Sack's circumference is L and length l(so when it's filled with air it's like a sausage, also l>L)
Inside the sack is overpressure( p. Air density is meager and free-fall acceleration is g.
Define the length of contact(c) between sack and the floor.
Answer is:
The pressure at the floor P = p + sg, hence sLg=(p+sg)c and on and on(I can handle the rest)
But I don't understand the meaning of the P = p + sg. I thought it like how does the overpressure inside "the box" affect to the floor. And then there is that devil sg.
Could somebody explain that P part, please?

RKJP, I think I understand your question. At first I thought you meant that P was the pressure exerted on the floor. In that case, the answer doesn't make any sense at all. Then I realized that P is simply the net pressure inside the sack when it is in contact with the floor.

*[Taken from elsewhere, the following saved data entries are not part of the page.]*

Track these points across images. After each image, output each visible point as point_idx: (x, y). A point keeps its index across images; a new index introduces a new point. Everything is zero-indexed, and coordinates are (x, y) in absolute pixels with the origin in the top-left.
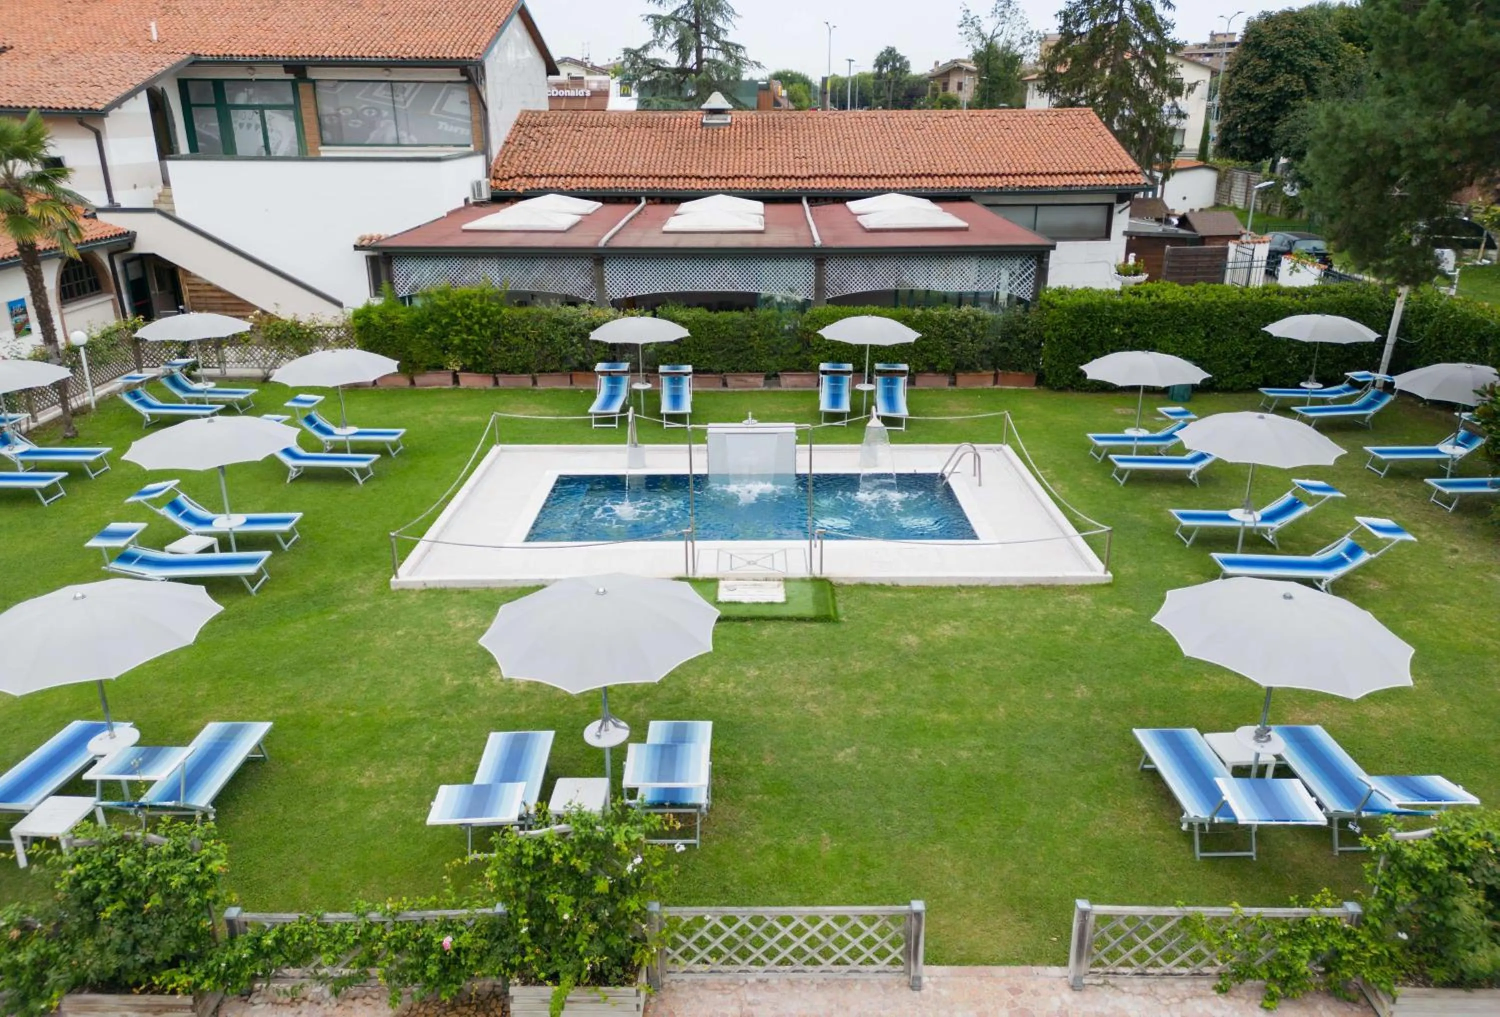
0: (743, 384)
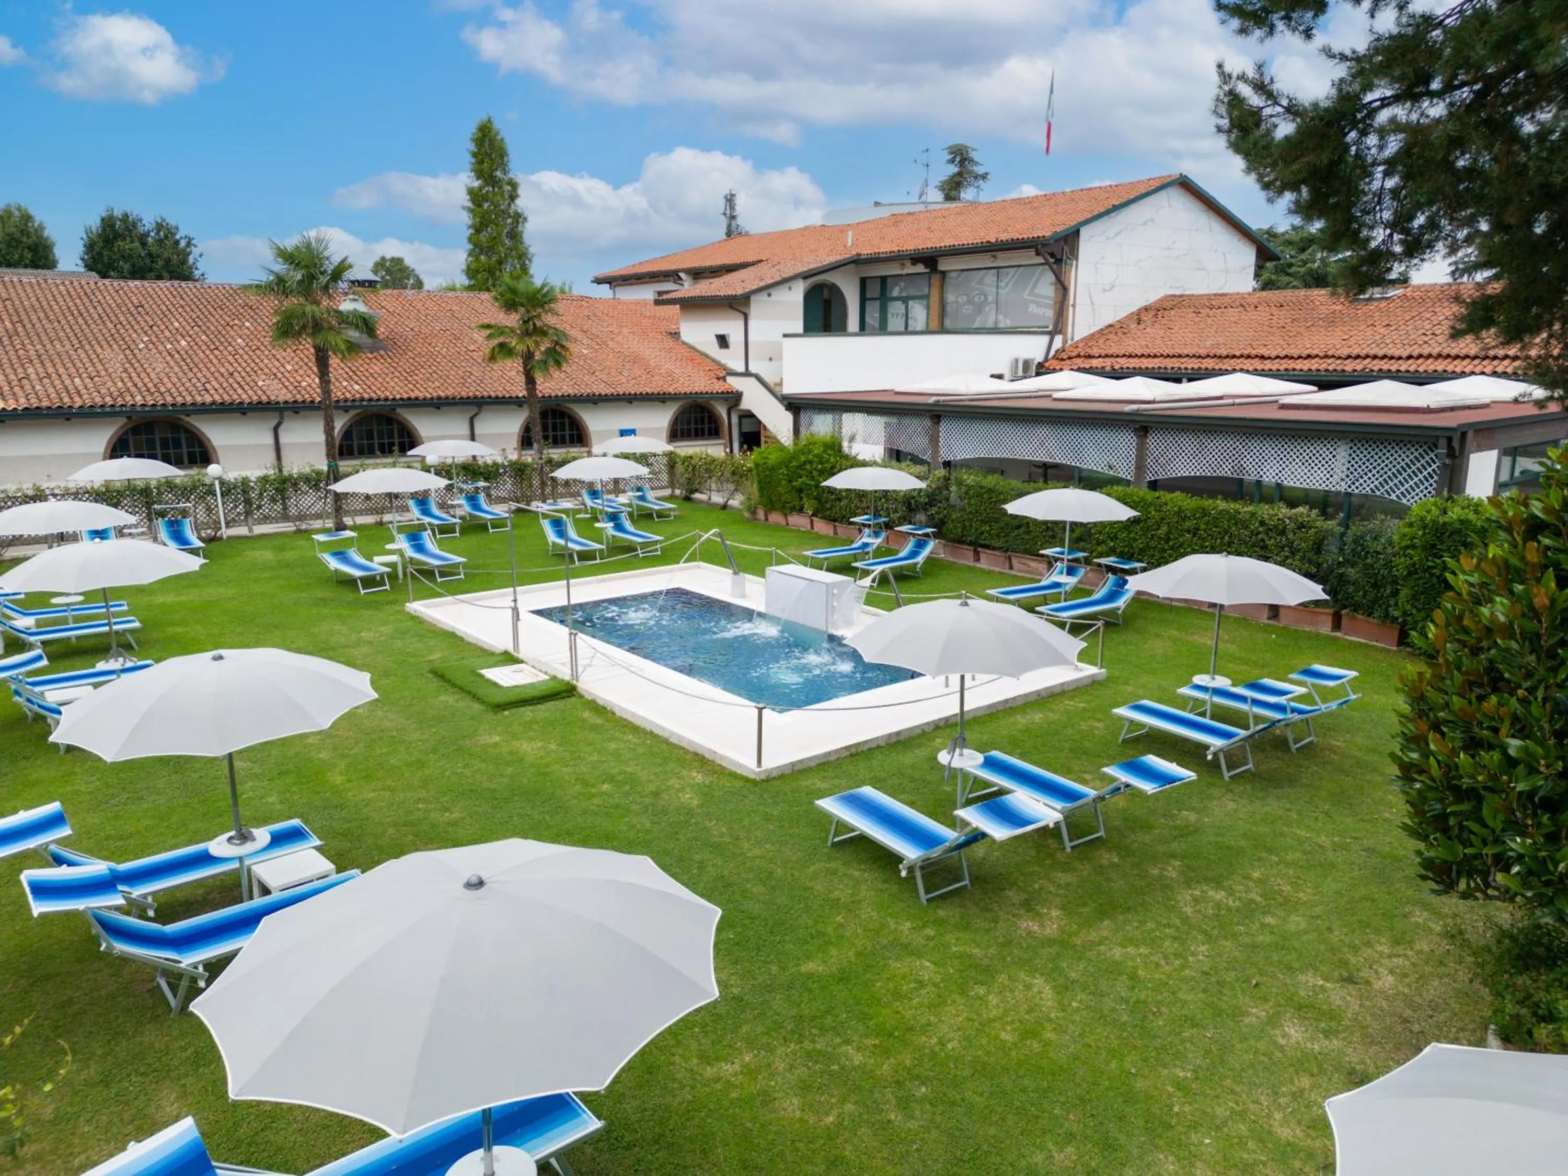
0: (1024, 567)
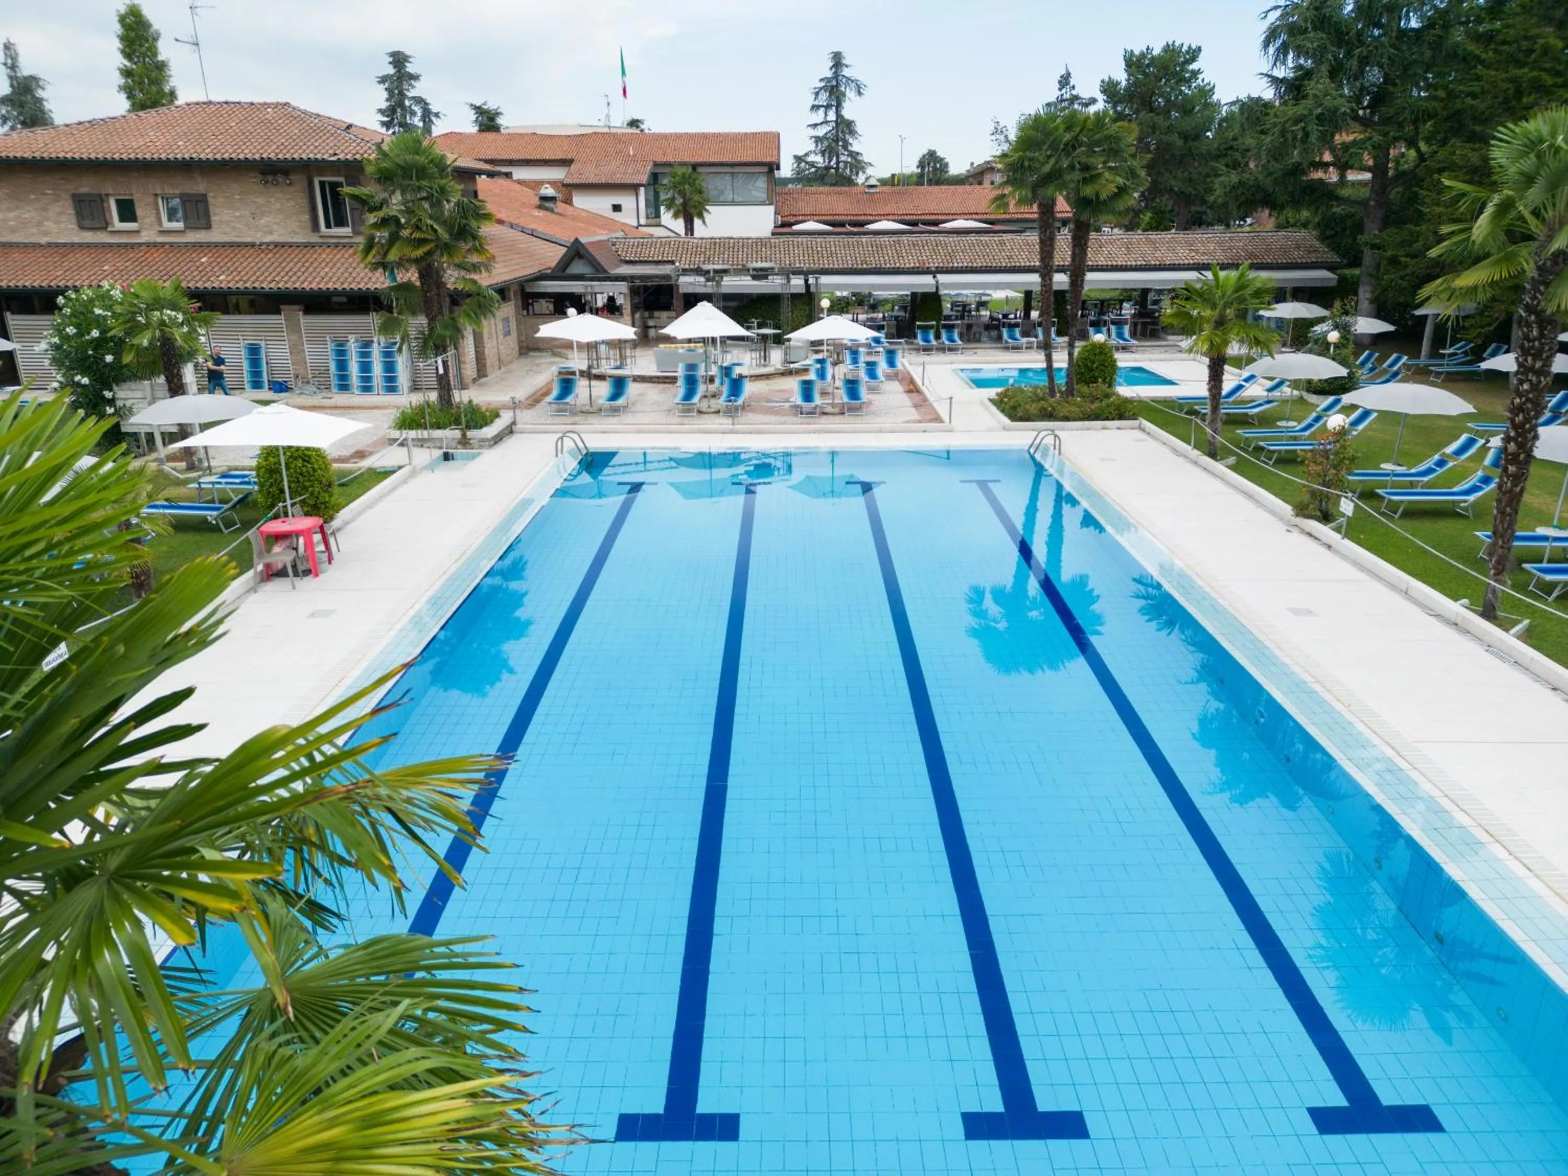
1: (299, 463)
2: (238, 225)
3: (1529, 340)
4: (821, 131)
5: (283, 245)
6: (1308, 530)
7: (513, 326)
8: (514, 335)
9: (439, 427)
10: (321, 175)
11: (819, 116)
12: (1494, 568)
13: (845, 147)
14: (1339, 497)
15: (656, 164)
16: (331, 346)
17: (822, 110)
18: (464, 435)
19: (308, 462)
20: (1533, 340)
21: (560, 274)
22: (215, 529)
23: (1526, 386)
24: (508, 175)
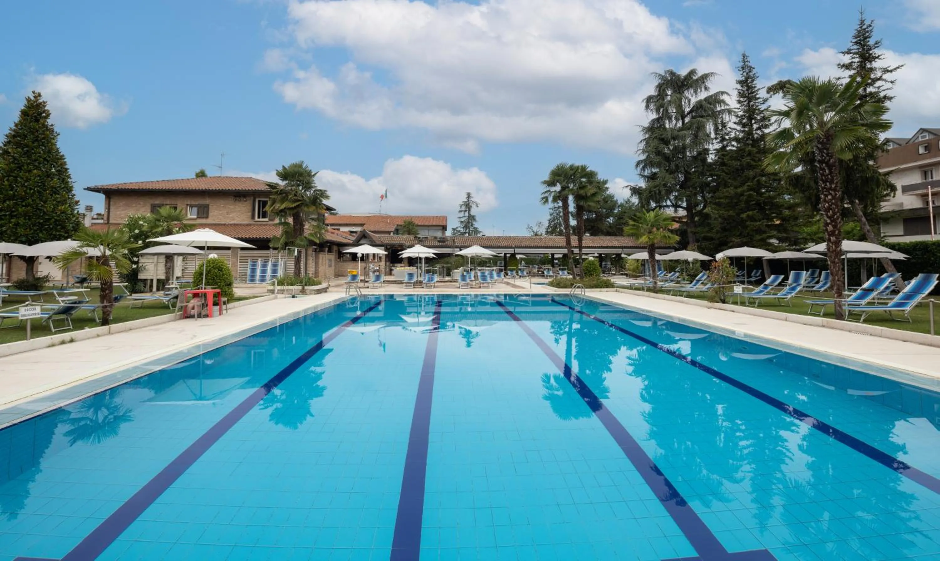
1: (216, 271)
2: (220, 217)
3: (825, 176)
4: (463, 220)
5: (237, 225)
6: (718, 307)
7: (333, 264)
8: (333, 268)
9: (292, 285)
10: (259, 197)
11: (462, 214)
12: (836, 293)
13: (472, 225)
14: (733, 286)
15: (398, 225)
16: (250, 263)
17: (463, 212)
18: (303, 288)
19: (221, 271)
20: (827, 175)
21: (356, 244)
22: (167, 307)
23: (830, 197)
24: (338, 229)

The overpressure within the sack is p. That means that if the sack was just floating in the air, any point on its interior surface would be experiencing an outward pressure p. In the case at hand, however, there is an additional force acting on part of the sack. That additional force comes from the floor, and it's equal and opposite to the weight of the sack, mg. This upward force from the floor causes the sack to collapse somewhat, forming a flat spot on the floor, thereby decreasing its volume and correspondingly increasing the interior pressure until an equilibrium is reached. Since the new equilibrium pressure, P, is exactly counteracting the weight of the sack, P must be equal to the original pressure, p, plus the additional pressure due to the weight of the sack. That additional pressure is the weight, mg, divided by the surface area, A. So P = p + mg/A = p + sg.

Aaah... Now I understand...
Thanks